Economy Propels the Market – by Justin Vaughn

(Justin Vaughn, Editor, Options Trading Report)

Even as 272,000 jobs were added in May, surpassing expectations, markets on Friday were struggling to stay above water. Economists were expecting a slowdown of hiring with numbers slipping. The opposite occurred as unemployment edged up slightly to 4%. All three indices closed the day Friday near even, while for the month they were in positive territory. The big news Friday was the bond market as the 10-year Treasury suddenly leaped up to 4.428% after finishing Thursday at 4.280%, possibly reflecting some high tech issues. The amazing Labor Market again surprised economists as hourly wages edged higher, hitting 4.1% from a year earlier. “This has been an earnings-led recovery,” said Brad McMillam, chief investment officer for Commonwealth Finance Network. “I look at consumer confidence, and those are the two things I look at to see if the economy is going to do well,” he added.

Monday’s market was perky, positive enough to nudge the Nasdaq Composite and the S&P 500 to records, The Nasdaq was up 0.3% closing at 17192.53, while the S&P 500 closed at 5360.79, up 0.3%. So far this year the S&P 500 is up 12%, to near 5600, up a surprising 400 points, while showing no sign of easing, forcing economists and analysts, with good reason, to readjust predictions, such as…JPMorgan Chase. The 10-year Treasury yield edged up slightly to 4.468% from Friday’s 4.428%. The indices and the bond markets are all in anticipation of the announcement Wednesday of the CPI (Consumers Price Index), as all economic indicators appear that inflation is ‘cooling.’

Two more highs for two indexes…The S & P 500 and Nasdaq Composite each jumped higher up 0.3% and 0.9% respectively as the markets kept pecking away at record highs. The S&P 500 lifted to new territory, 5375.32 and the Nasdaq Composite crested at 17343.55. Coming with the CPI is the Federal Open Market Committee’s release “of its monetary-policy decision,” a highly trusted component in Fed decisions. As investors and traders brace for both releases this week an air of optimism persists, as the markets’ reaction, measured by indices activity, is upbeat.

The CPI release Wednesday was 3.3%, down from April’s price increase of 3.4%, crushing a majority of economists’ predictions and thrusting equities upward. Strong activity in high tech, including the Magnificent 7 and its followers boosted the S&P 500 and Nasdaq Composite to record highs again for the indexes.

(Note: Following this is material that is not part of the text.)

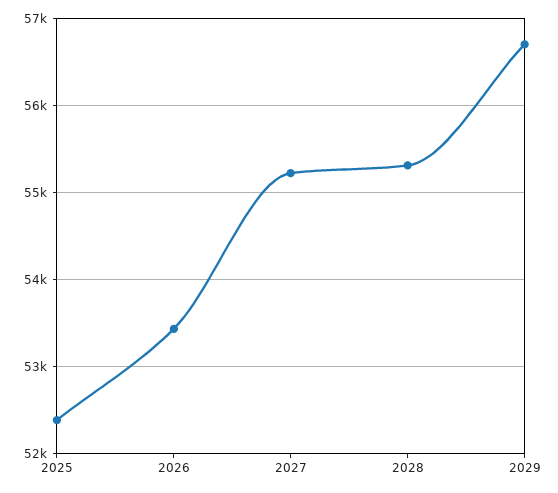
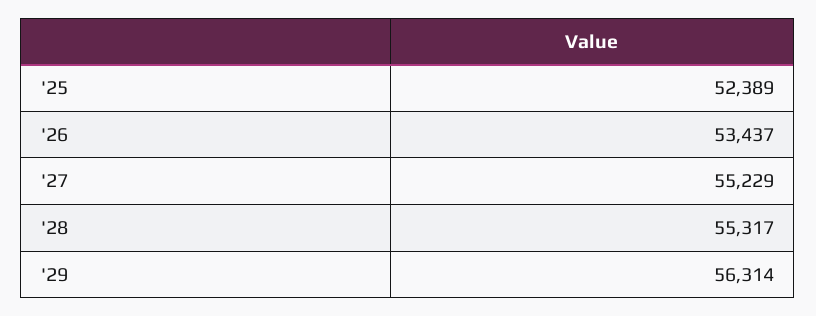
2029: 56700 -> 56314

The Russell 2000 filled with smaller cap value stocks surged, up 2.6%.

Saudi Arabia, the key influencer and leader of OPEC+ agreed to continue the ‘curb’ on oil production into the fall of 2024, stabilizing prices and controlling production. Oil is presently hovering in the $78.00 a barrel range, up from a major dip two weeks ago. The ‘curb’ is OPEC+ controlled, although oil prices can still be volatile as many non OPEC+ producing nations are not cutting production, disrupting the ‘curb’ and its equation. Some oil analysts cautiously predict that non-OPEC+ production could push prices to $100 a barrel. Presently China, India and far-eastern countries are buying most of this oil, much of it Russian. According to Dow Jones Data, non-producing OPEC+ producers, such as Canada, Guyana, and the U.S. could hamper the ‘curb.’ As one oil ministers of the OPEC+ group said,…”It’s an oily mess.”

RUMBLINGS ON THE STREET

Jimmy Goodrich, a senior advisor for technology analysis for RAND, WSJ “What the CHIPS ACT is going to do is arrest that terminal decline, right the ship and put it back on a more stable path,” Goodrich said. “It might slightly increase U.S. overall chip production, but the more significant increase is going to be the relative share,” of advanced chip production.

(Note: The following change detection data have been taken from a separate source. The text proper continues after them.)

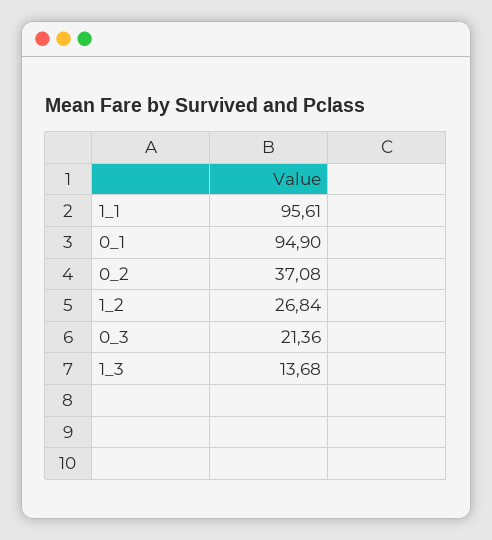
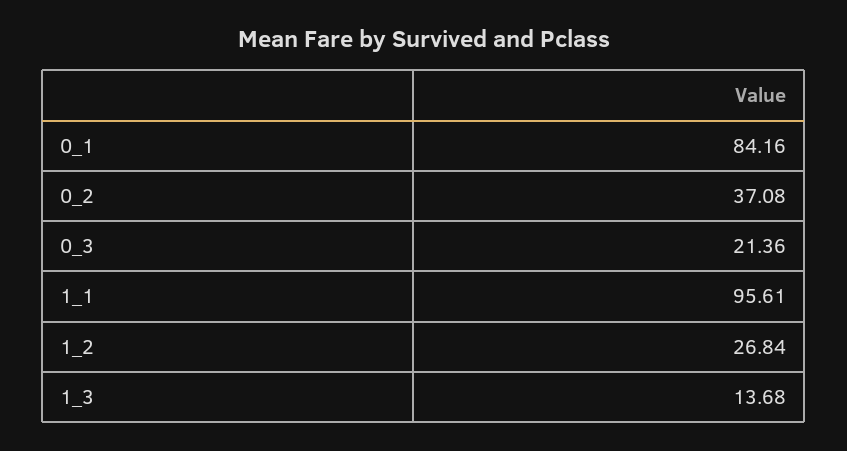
0_1: 94.9 -> 84.16

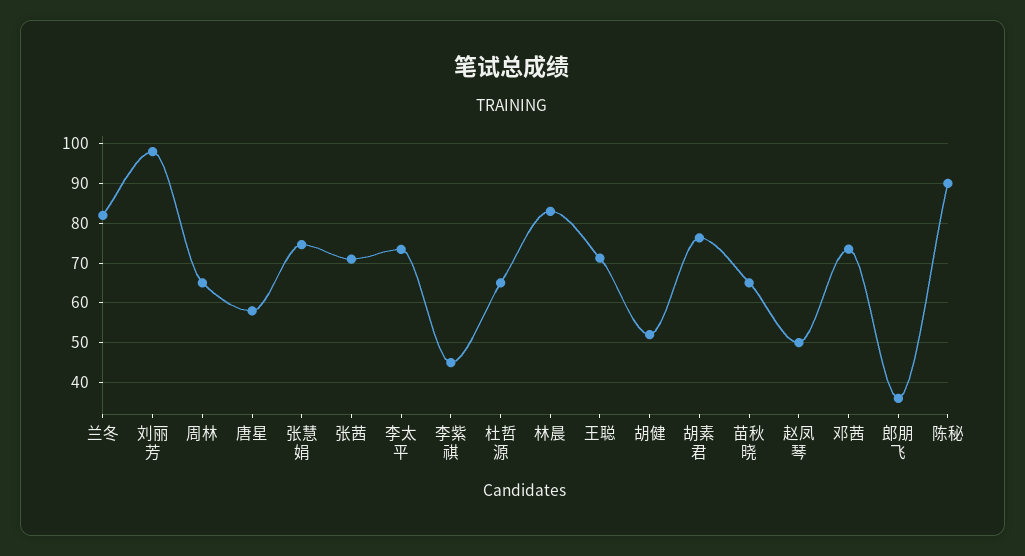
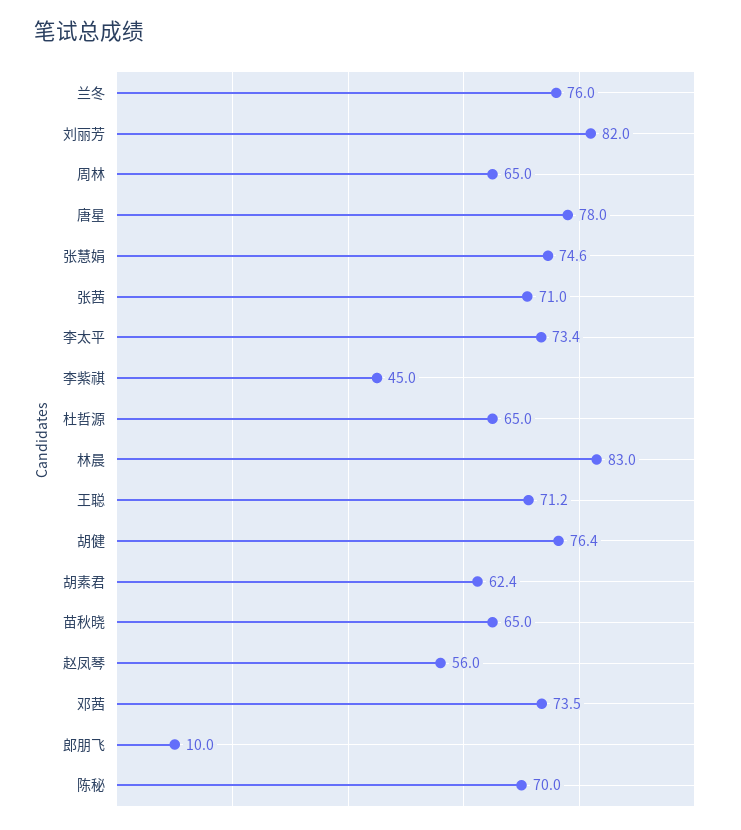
兰冬: 82 -> 76
刘丽芳: 98 -> 82
唐星: 58 -> 78
胡健: 52 -> 76.4
胡素君: 76 -> 62.4
赵凤琴: 50 -> 56
郎朋飞: 36 -> 10
陈秘: 90 -> 70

Randall W. Forsyth, Writer of UP & DOWN WALL STREET, Barron’s “As investors look to the Fed for clues about where the stock and bond markets are headed, it is they who are increasingly providing much of the thrust behind the U.S. economy. American households’ net worth jumped by $5.1 trillion, or 3.3% in the first quarter, according to the latest data released by the Fed on Friday. More than half of that gain was accounted for by their increase in equities and mutual fund holdings. And they earned an annualized $3.7 trillion from interest and dividends in the first quarter, up roughly $770 billion from four years earlier, according to Commerce Department data cited by The Wall Street Journal.”

Carol Schleif, chief investment officer at BMO Family Office, WSJ “The biggest factor is an economy coming off a rapid boil and settling more into a steady simmer. It didn’t fall off the cliff. It surprised many pundits by not falling into recession.”

Michael Antonelli, market strategist at Baird, WSJ “It’s not rate cuts that the market is trading higher on. It’s [that] earnings are going higher.”